» **Given passage**:

My personal highlight was the original transcript of the famous rape trial, a loan which was announced during the first lockdown. Here we can see the very words Artemisia uttered to prove her statements true against the artist Agostino Tassi.
Ultimately, the exhibition shows that Artemisia Gentileschi was no mere legend. Through passion and hard work, she devoted her life to building her reputation as a noteworthy artist. She wasn’t satisfied until she could be the best of the best, constantly vying for patronage from the most prominent members of society.
It’s a lot for someone who was housebound all her childhood by a controlling father, and didn’t know how to read and write until after she married. And even THAT was an arranged marriage.
Artemisia is an inspirational figure to all, regardless of gender, sex, economic and social background. And the best part?
Transcript of the Tassi-Gentileschi trial
I’m never going to stop talking about how amazing it was to finally see the original transcript of the Tassi-Gentileschi trial, on loan to #Artemisia @nationalgallery from the Archivio di Stato, Rome.
Agostino Tassi worked with Orazio Gentileschi and, since there was practically no distinction between the painting workshop and the Gentileschi’s living areas, there would have been much daily contact between Tassi and Artemisia. This is where he would have done the deed.
In fact, it was a bad idea from day one. Tassi had previously been tried for incest in 1610 with his sister-in-law.
There are very few specific details about the event; most anecdotes are nothing other than rumours. What we do know is that Orazio accused Agostino Tassi of ‘deflowering’ his daughter and it went to court, albeit in private. The trial happened almost 9 months after the event, and this is the transcript, open on Monday 14 May 1612.
In brief, Artemisia rejected Tassi’s advances. Tassi promised to marry her because, at the time, that was considered an acceptable form of compensation for ‘defloration’ to restore the honour that was taken away by force. Artemisia accepted Tassi’s promise, continuing a sexual relationship for several months. However, it was discovered during the trial that Tassi was already married, so his promise was false.
The officials asked Artemisia if she was willing to undergo ‘judicial torture’ to establish her statements as ‘true’. She agreed and this response is noted in the top line of the left-hand page.
The torture chosen was the ‘sibille’, which is where a system of cords is looped around the fingers and tightened.
During this, Artemisia is recorded as having said: ‘É vero é vero é vero é vero’ (It is true it is true it is true it is true). We can see this a little above the halfway point on the right-hand page.
She then turned to Tassi and said ‘This is the ring that you give me, and these are your promises’, referring to his earlier promise of marriage.
On 28 November 1612, Tassi was found guilty and banished from Rome, but it wasn’t enforced until a year later.
Susannah and the Elders (1610)
The famous Pommersfelden version of ‘Susannah and the Elders’ (1610) is Artemisia Gentileschi’s first signed and dated painting, painted when she was just 17 years old.
It is a fantastic example of her early talent and what she learnt from her father’s painting, such as bright use of colours, subtlety of flesh, and extraordinary attention to details and textures, especially those of clothes and architecture.

» **Work instructions**: Carry on the piece about the Artemisia Gentileschi exhibition, starting right after its last sentence.

» **Records supplied**:

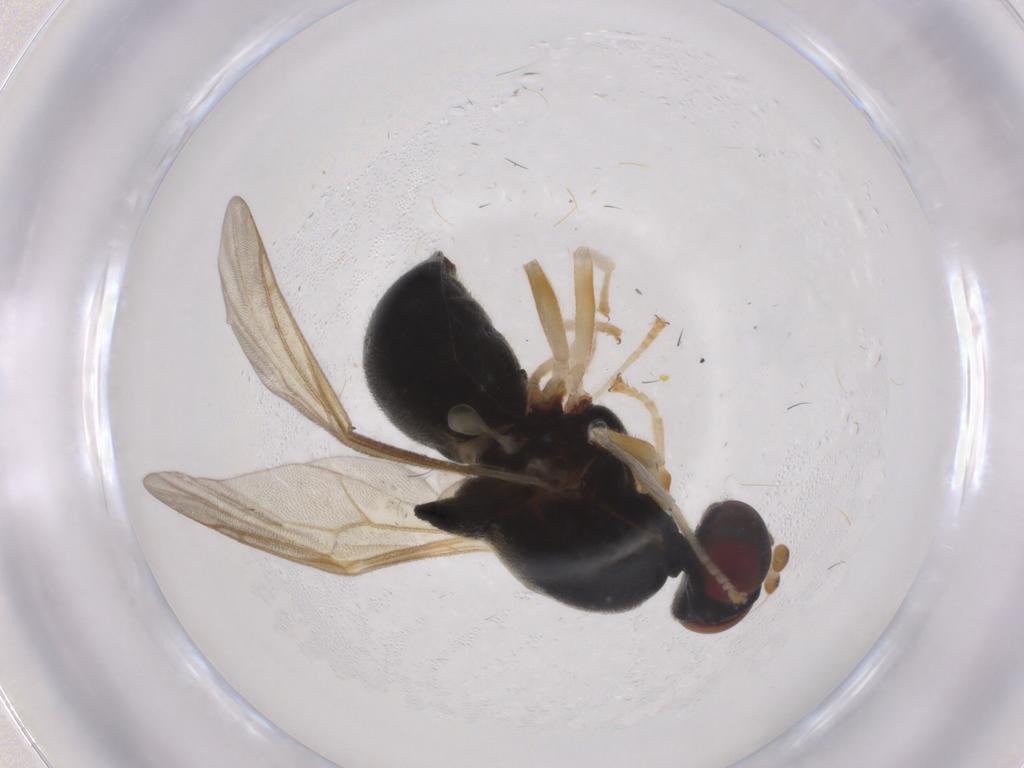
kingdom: Animalia
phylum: Arthropoda
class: Insecta
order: Diptera
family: Stratiomyidae
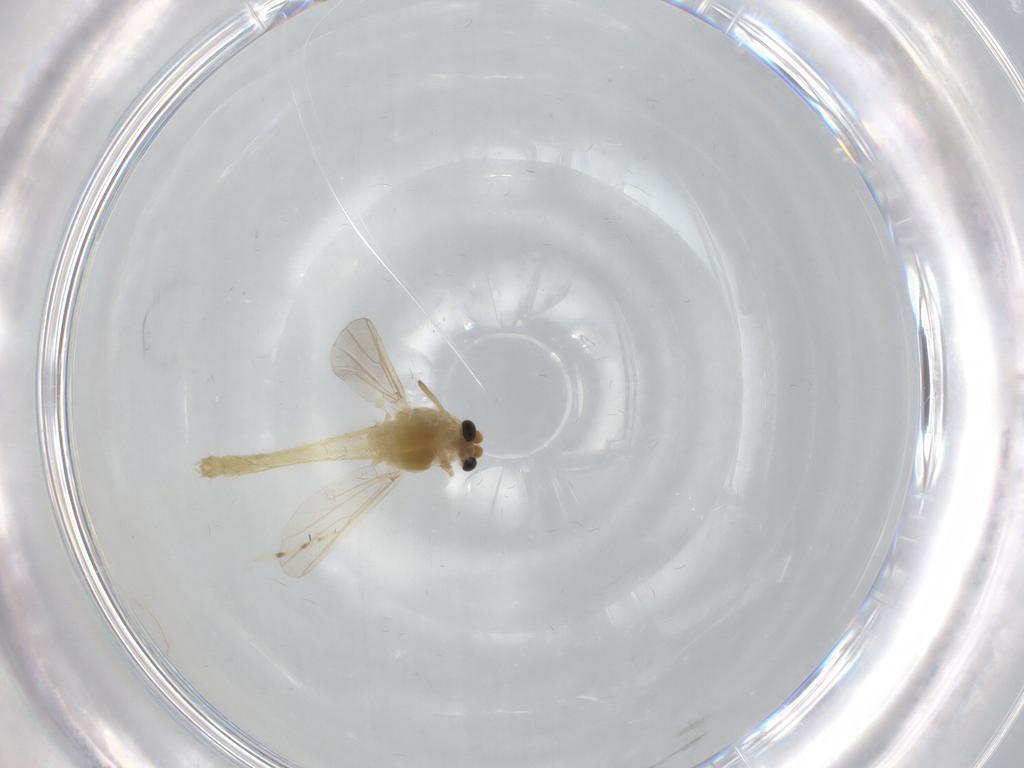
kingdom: Animalia
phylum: Arthropoda
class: Insecta
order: Diptera
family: Chironomidae
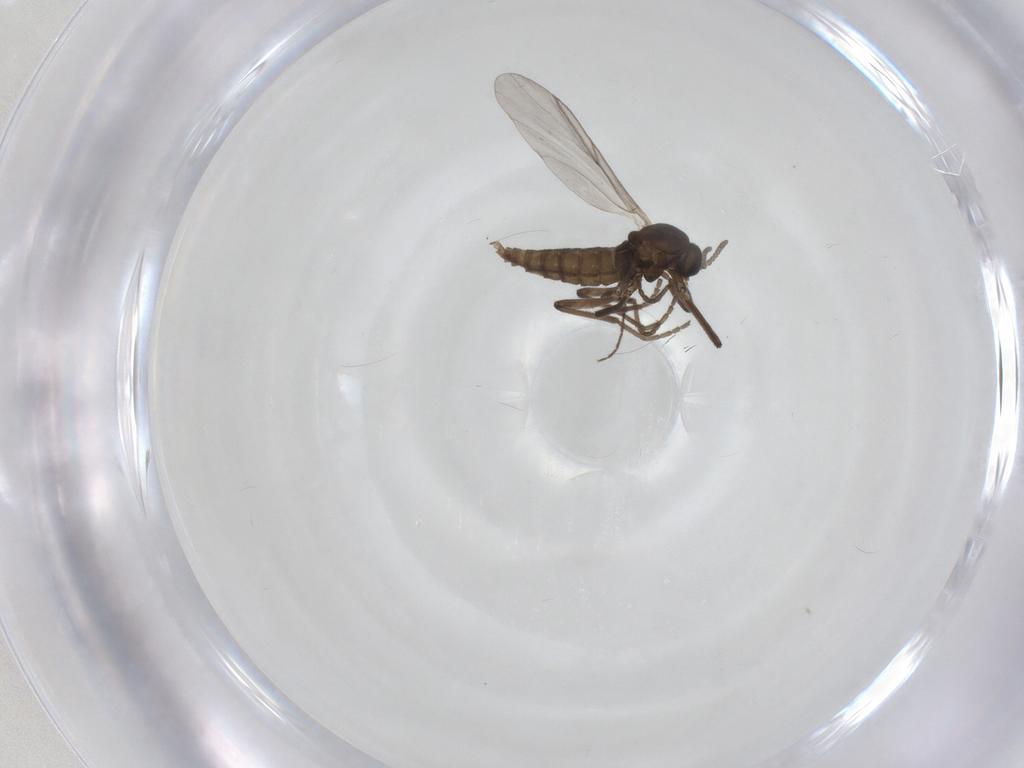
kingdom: Animalia
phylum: Arthropoda
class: Insecta
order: Diptera
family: Cecidomyiidae
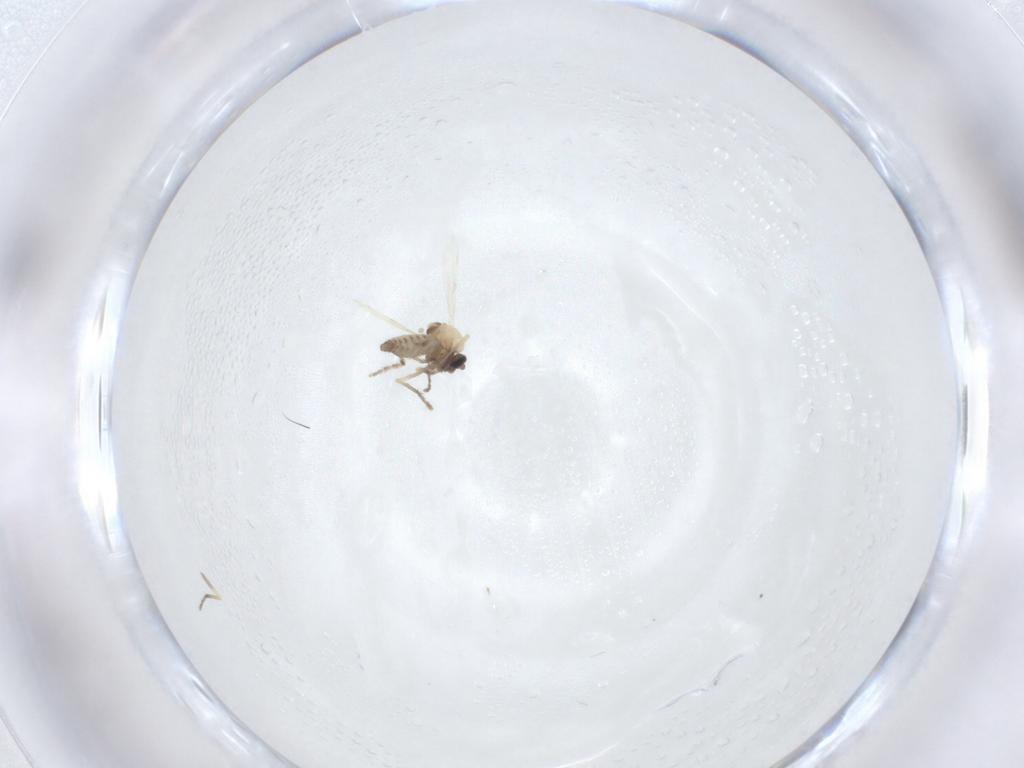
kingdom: Animalia
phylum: Arthropoda
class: Insecta
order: Diptera
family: Ceratopogonidae
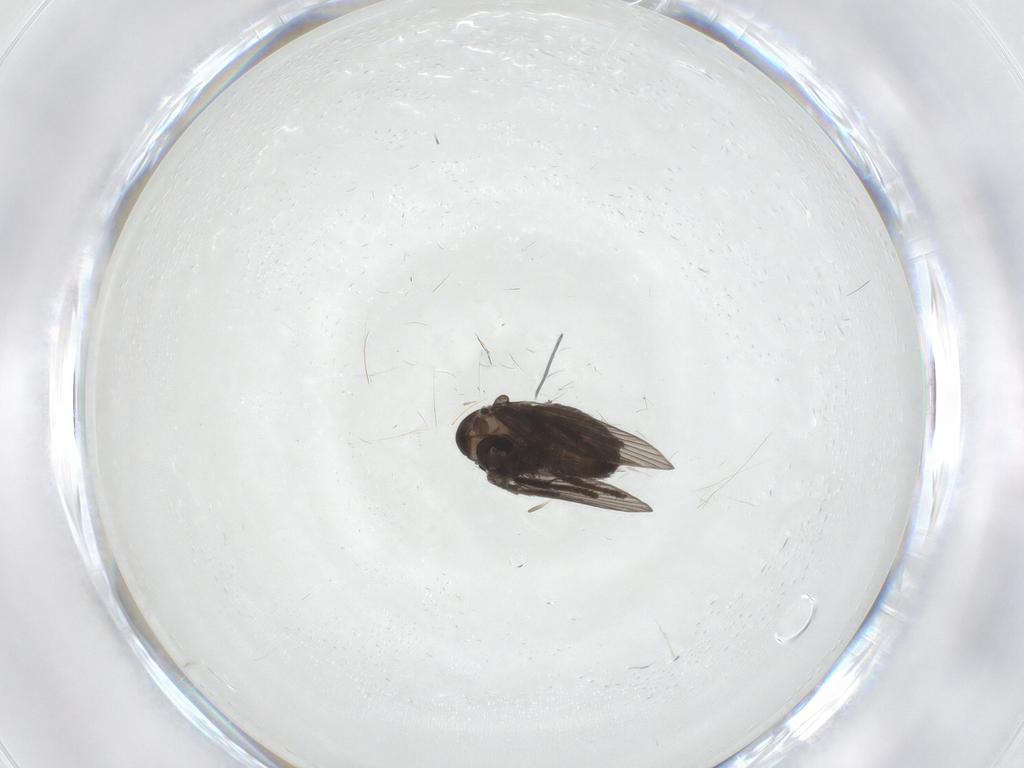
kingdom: Animalia
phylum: Arthropoda
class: Insecta
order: Diptera
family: Psychodidae
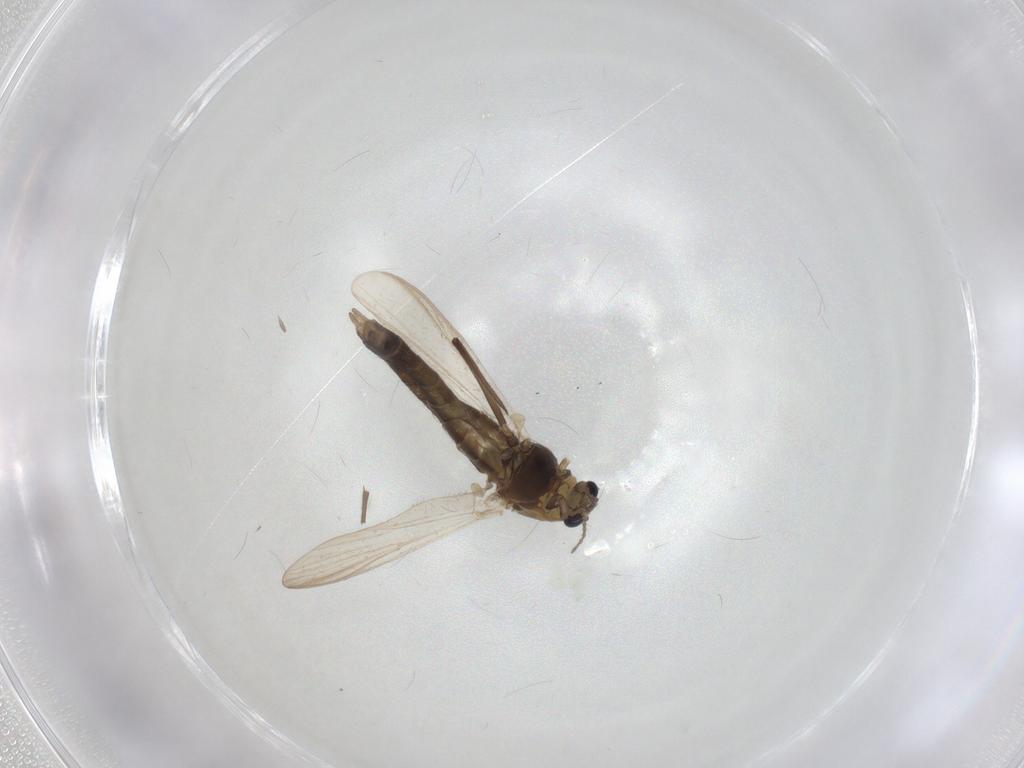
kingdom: Animalia
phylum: Arthropoda
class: Insecta
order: Diptera
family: Chironomidae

» **Result**:
Where Artemisia departs from her father’s painting is the added sense of emotion and sympathy to her subjects. In ‘Susannah and the Elders’, she emphasises with great subtlety Susannah’s reaction to the two lustful elders approaching her as she bathes.
She immediately twists her body; her legs face the other way while her hands block their approach. Her nakedness contrasts greatly with the elders’ layers of clothing. Her distressed expression is at odds with the blushing of one of the elder’s faces.
Nothing about this situation looks comfortable. It was designed to shock and make viewers feel something, compared to similar depictions by her contemporaries which often appear quite tame, as if Susannah were having a conversation with the elders.
It was painted the year before she was raped by Agostino Tassi.
Susannah and the Elders (1622)
For the @burghleyhouse ‘Susannah and the Elders’ (1622), Artemisia focused on Susannah’s modesty, rather than the physical rejection of the elders’ advances.
She actually references an antique sculpture with the ‘venus pudica’ pose, in which Venus was also surprised at her bath and tried to cover herself. But unlike Venus, Susannah is a real woman of flesh and blood.
We’re supposed to internalise Susannah’s mental state during this predicament. She glances upwards, as if hoping for God to intervene; there is in fact a narrative detail in the Apocrypha which reads ‘As she wept she looked up to heaven, for she trusted in the Lord wholeheartedly.’
Her nakedness is evident, and we are intended to visualise her state of embarrassment. The effect is further heightened by the way one of the elders pushes the other out of the way to leer at her.
It’s really quite an evocative image.
Susannah and the Elders (1652)
This is Artemisia’s last-known dated work, portraying her last variation of Susannah and the Elders, of which she made many throughout her career. It is in the collection of @pinacoteca_bologna.
Dated 1652, when she was almost 60 years old, Artemisia returns to the use of gestures, like her first version in 1610.
She abandoned the vertical format in favour of the horizontal, giving greater weight to the elders’ invasion of her personal space.
Lighting certainly drives the narrative; Susannah practically has a halo around her head, the rest of her body gleaming, whilst the elders emerge from darkness.
This picture is documented as a collaboration between Artemisia and one of her pupils Onofrio Palumbo, attesting to the continued demand for paintings of this type by Artemisia up until the end of her extended career.
Self-portrait as a Female Martyr (1613-14)
When Artemisia Gentileschi moved to Florence around the end of 1612 or beginning of 1613, she began to incorporate her own image into her work.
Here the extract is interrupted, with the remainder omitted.